(Raw records)
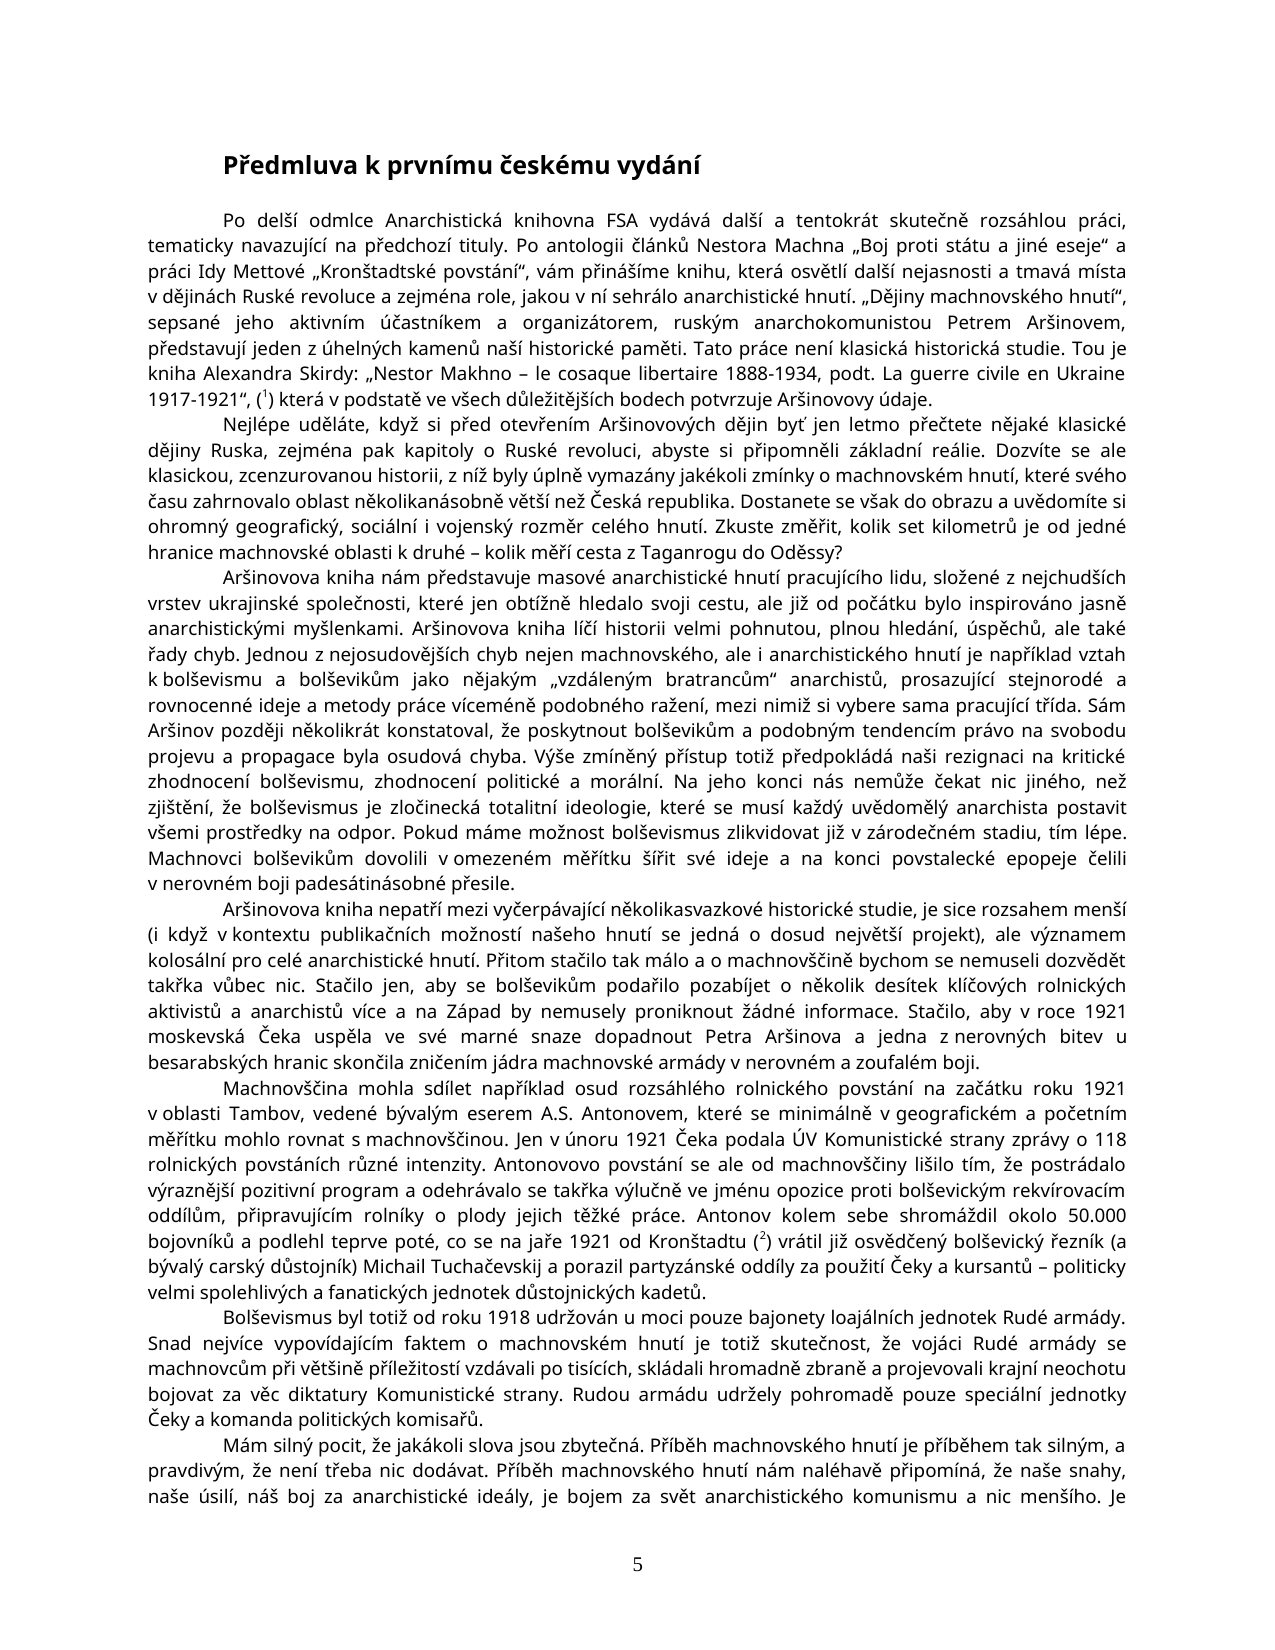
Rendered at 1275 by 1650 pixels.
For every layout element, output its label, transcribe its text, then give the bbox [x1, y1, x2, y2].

text Po delší odmlce Anarchistická knihovna FSA vydává další a tentokrát skutečně rozsáhlou práci, tematicky navazující na předchozí tituly. Po antologii článků Nestora Machna „Boj proti státu a jiné eseje“ a práci Idy Mettové „Kronštadtské povstání“, vám přinášíme knihu, která osvětlí další nejasnosti a tmavá místa v dějinách Ruské revoluce a zejména role, jakou v ní sehrálo anarchistické hnutí. „Dějiny machnovského hnutí“, sepsané jeho aktivním účastníkem a organizátorem, ruským anarchokomunistou Petrem Aršinovem, představují jeden z úhelných kamenů naší historické paměti. Tato práce není klasická historická studie. Tou je kniha Alexandra Skirdy: „Nestor Makhno – le cosaque libertaire 1888-1934, podt. La guerre civile en Ukraine 1917-1921“, (1) která v podstatě ve všech důležitějších bodech potvrzuje Aršinovovy údaje. [148, 207, 1127, 411]
text Aršinovova kniha nám představuje masové anarchistické hnutí pracujícího lidu, složené z nejchudších vrstev ukrajinské společnosti, které jen obtížně hledalo svoji cestu, ale již od počátku bylo inspirováno jasně anarchistickými myšlenkami. Aršinovova kniha líčí historii velmi pohnutou, plnou hledání, úspěchů, ale také řady chyb. Jednou z nejosudovějších chyb nejen machnovského, ale i anarchistického hnutí je například vztah k bolševismu a bolševikům jako nějakým „vzdáleným bratrancům“ anarchistů, prosazující stejnorodé a rovnocenné ideje a metody práce víceméně podobného ražení, mezi nimiž si vybere sama pracující třída. Sám Aršinov později několikrát konstatoval, že poskytnout bolševikům a podobným tendencím právo na svobodu projevu a propagace byla osudová chyba. Výše zmíněný přístup totiž předpokládá naši rezignaci na kritické zhodnocení bolševismu, zhodnocení politické a morální. Na jeho konci nás nemůže čekat nic jiného, než zjištění, že bolševismus je zločinecká totalitní ideologie, které se musí každý uvědomělý anarchista postavit všemi prostředky na odpor. Pokud máme možnost bolševismus zlikvidovat již v zárodečném stadiu, tím lépe. Machnovci bolševikům dovolili v omezeném měřítku šířit své ideje a na konci povstalecké epopeje čelili v nerovném boji padesátinásobné přesile. [148, 564, 1127, 896]
text Nejlépe uděláte, když si před otevřením Aršinovových dějin byť jen letmo přečtete nějaké klasické dějiny Ruska, zejména pak kapitoly o Ruské revoluci, abyste si připomněli základní reálie. Dozvíte se ale klasickou, zcenzurovanou historii, z níž byly úplně vymazány jakékoli zmínky o machnovském hnutí, které svého času zahrnovalo oblast několikanásobně větší než Česká republika. Dostanete se však do obrazu a uvědomíte si ohromný geografický, sociální i vojenský rozměr celého hnutí. Zkuste změřit, kolik set kilometrů je od jedné hranice machnovské oblasti k druhé – kolik měří cesta z Taganrogu do Oděssy? [148, 411, 1127, 564]
text Bolševismus byl totiž od roku 1918 udržován u moci pouze bajonety loajálních jednotek Rudé armády. Snad nejvíce vypovídajícím faktem o machnovském hnutí je totiž skutečnost, že vojáci Rudé armády se machnovcům při většině příležitostí vzdávali po tisících, skládali hromadně zbraně a projevovali krajní neochotu bojovat za věc diktatury Komunistické strany. Rudou armádu udržely pohromadě pouze speciální jednotky Čeky a komanda politických komisařů. [148, 1304, 1127, 1432]
text Mám silný pocit, že jakákoli slova jsou zbytečná. Příběh machnovského hnutí je příběhem tak silným, a pravdivým, že není třeba nic dodávat. Příběh machnovského hnutí nám naléhavě připomíná, že naše snahy, naše úsilí, náš boj za anarchistické ideály, je bojem za svět anarchistického komunismu a nic menšího. Je [148, 1432, 1127, 1509]
text Aršinovova kniha nepatří mezi vyčerpávající několikasvazkové historické studie, je sice rozsahem menší (i když v kontextu publikačních možností našeho hnutí se jedná o dosud největší projekt), ale významem kolosální pro celé anarchistické hnutí. Přitom stačilo tak málo a o machnovščině bychom se nemuseli dozvědět takřka vůbec nic. Stačilo jen, aby se bolševikům podařilo pozabíjet o několik desítek klíčových rolnických aktivistů a anarchistů více a na Západ by nemusely proniknout žádné informace. Stačilo, aby v roce 1921 moskevská Čeka uspěla ve své marné snaze dopadnout Petra Aršinova a jedna z nerovných bitev u besarabských hranic skončila zničením jádra machnovské armády v nerovném a zoufalém boji. [148, 896, 1127, 1075]
text Machnovščina mohla sdílet například osud rozsáhlého rolnického povstání na začátku roku 1921 v oblasti Tambov, vedené bývalým eserem A.S. Antonovem, které se minimálně v geografickém a početním měřítku mohlo rovnat s machnovščinou. Jen v únoru 1921 Čeka podala ÚV Komunistické strany zprávy o 118 rolnických povstáních různé intenzity. Antonovovo povstání se ale od machnovščiny lišilo tím, že postrádalo výraznější pozitivní program a odehrávalo se takřka výlučně ve jménu opozice proti bolševickým rekvírovacím oddílům, připravujícím rolníky o plody jejich těžké práce. Antonov kolem sebe shromáždil okolo 50.000 bojovníků a podlehl teprve poté, co se na jaře 1921 od Kronštadtu (2) vrátil již osvědčený bolševický řezník (a bývalý carský důstojník) Michail Tuchačevskij a porazil partyzánské oddíly za použití Čeky a kursantů – politicky velmi spolehlivých a fanatických jednotek důstojnických kadetů. [148, 1075, 1127, 1304]
text Předmluva k prvnímu českému vydání [148, 148, 1127, 182]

* To do:
Reproduce every line of the records above word for word, leaving out the pictures.

* Final result:
Rendered at 1275 by 1650 pixels.
For every layout element, output its label, transcribe its text, then give the bbox [x1, y1, x2, y2].

text Po delší odmlce Anarchistická knihovna FSA vydává další a tentokrát skutečně rozsáhlou práci, tematicky navazující na předchozí tituly. Po antologii článků Nestora Machna „Boj proti státu a jiné eseje“ a práci Idy Mettové „Kronštadtské povstání“, vám přinášíme knihu, která osvětlí další nejasnosti a tmavá místa v dějinách Ruské revoluce a zejména role, jakou v ní sehrálo anarchistické hnutí. „Dějiny machnovského hnutí“, sepsané jeho aktivním účastníkem a organizátorem, ruským anarchokomunistou Petrem Aršinovem, představují jeden z úhelných kamenů naší historické paměti. Tato práce není klasická historická studie. Tou je kniha Alexandra Skirdy: „Nestor Makhno – le cosaque libertaire 1888-1934, podt. La guerre civile en Ukraine 1917-1921“, (1) která v podstatě ve všech důležitějších bodech potvrzuje Aršinovovy údaje. [148, 207, 1127, 411]
text Aršinovova kniha nám představuje masové anarchistické hnutí pracujícího lidu, složené z nejchudších vrstev ukrajinské společnosti, které jen obtížně hledalo svoji cestu, ale již od počátku bylo inspirováno jasně anarchistickými myšlenkami. Aršinovova kniha líčí historii velmi pohnutou, plnou hledání, úspěchů, ale také řady chyb. Jednou z nejosudovějších chyb nejen machnovského, ale i anarchistického hnutí je například vztah k bolševismu a bolševikům jako nějakým „vzdáleným bratrancům“ anarchistů, prosazující stejnorodé a rovnocenné ideje a metody práce víceméně podobného ražení, mezi nimiž si vybere sama pracující třída. Sám Aršinov později několikrát konstatoval, že poskytnout bolševikům a podobným tendencím právo na svobodu projevu a propagace byla osudová chyba. Výše zmíněný přístup totiž předpokládá naši rezignaci na kritické zhodnocení bolševismu, zhodnocení politické a morální. Na jeho konci nás nemůže čekat nic jiného, než zjištění, že bolševismus je zločinecká totalitní ideologie, které se musí každý uvědomělý anarchista postavit všemi prostředky na odpor. Pokud máme možnost bolševismus zlikvidovat již v zárodečném stadiu, tím lépe. Machnovci bolševikům dovolili v omezeném měřítku šířit své ideje a na konci povstalecké epopeje čelili v nerovném boji padesátinásobné přesile. [148, 564, 1127, 896]
text Nejlépe uděláte, když si před otevřením Aršinovových dějin byť jen letmo přečtete nějaké klasické dějiny Ruska, zejména pak kapitoly o Ruské revoluci, abyste si připomněli základní reálie. Dozvíte se ale klasickou, zcenzurovanou historii, z níž byly úplně vymazány jakékoli zmínky o machnovském hnutí, které svého času zahrnovalo oblast několikanásobně větší než Česká republika. Dostanete se však do obrazu a uvědomíte si ohromný geografický, sociální i vojenský rozměr celého hnutí. Zkuste změřit, kolik set kilometrů je od jedné hranice machnovské oblasti k druhé – kolik měří cesta z Taganrogu do Oděssy? [148, 411, 1127, 564]
text Bolševismus byl totiž od roku 1918 udržován u moci pouze bajonety loajálních jednotek Rudé armády. Snad nejvíce vypovídajícím faktem o machnovském hnutí je totiž skutečnost, že vojáci Rudé armády se machnovcům při většině příležitostí vzdávali po tisících, skládali hromadně zbraně a projevovali krajní neochotu bojovat za věc diktatury Komunistické strany. Rudou armádu udržely pohromadě pouze speciální jednotky Čeky a komanda politických komisařů. [148, 1304, 1127, 1432]
text Mám silný pocit, že jakákoli slova jsou zbytečná. Příběh machnovského hnutí je příběhem tak silným, a pravdivým, že není třeba nic dodávat. Příběh machnovského hnutí nám naléhavě připomíná, že naše snahy, naše úsilí, náš boj za anarchistické ideály, je bojem za svět anarchistického komunismu a nic menšího. Je [148, 1432, 1127, 1509]
text Aršinovova kniha nepatří mezi vyčerpávající několikasvazkové historické studie, je sice rozsahem menší (i když v kontextu publikačních možností našeho hnutí se jedná o dosud největší projekt), ale významem kolosální pro celé anarchistické hnutí. Přitom stačilo tak málo a o machnovščině bychom se nemuseli dozvědět takřka vůbec nic. Stačilo jen, aby se bolševikům podařilo pozabíjet o několik desítek klíčových rolnických aktivistů a anarchistů více a na Západ by nemusely proniknout žádné informace. Stačilo, aby v roce 1921 moskevská Čeka uspěla ve své marné snaze dopadnout Petra Aršinova a jedna z nerovných bitev u besarabských hranic skončila zničením jádra machnovské armády v nerovném a zoufalém boji. [148, 896, 1127, 1075]
text Machnovščina mohla sdílet například osud rozsáhlého rolnického povstání na začátku roku 1921 v oblasti Tambov, vedené bývalým eserem A.S. Antonovem, které se minimálně v geografickém a početním měřítku mohlo rovnat s machnovščinou. Jen v únoru 1921 Čeka podala ÚV Komunistické strany zprávy o 118 rolnických povstáních různé intenzity. Antonovovo povstání se ale od machnovščiny lišilo tím, že postrádalo výraznější pozitivní program a odehrávalo se takřka výlučně ve jménu opozice proti bolševickým rekvírovacím oddílům, připravujícím rolníky o plody jejich těžké práce. Antonov kolem sebe shromáždil okolo 50.000 bojovníků a podlehl teprve poté, co se na jaře 1921 od Kronštadtu (2) vrátil již osvědčený bolševický řezník (a bývalý carský důstojník) Michail Tuchačevskij a porazil partyzánské oddíly za použití Čeky a kursantů – politicky velmi spolehlivých a fanatických jednotek důstojnických kadetů. [148, 1075, 1127, 1304]
text Předmluva k prvnímu českému vydání [148, 148, 1127, 182]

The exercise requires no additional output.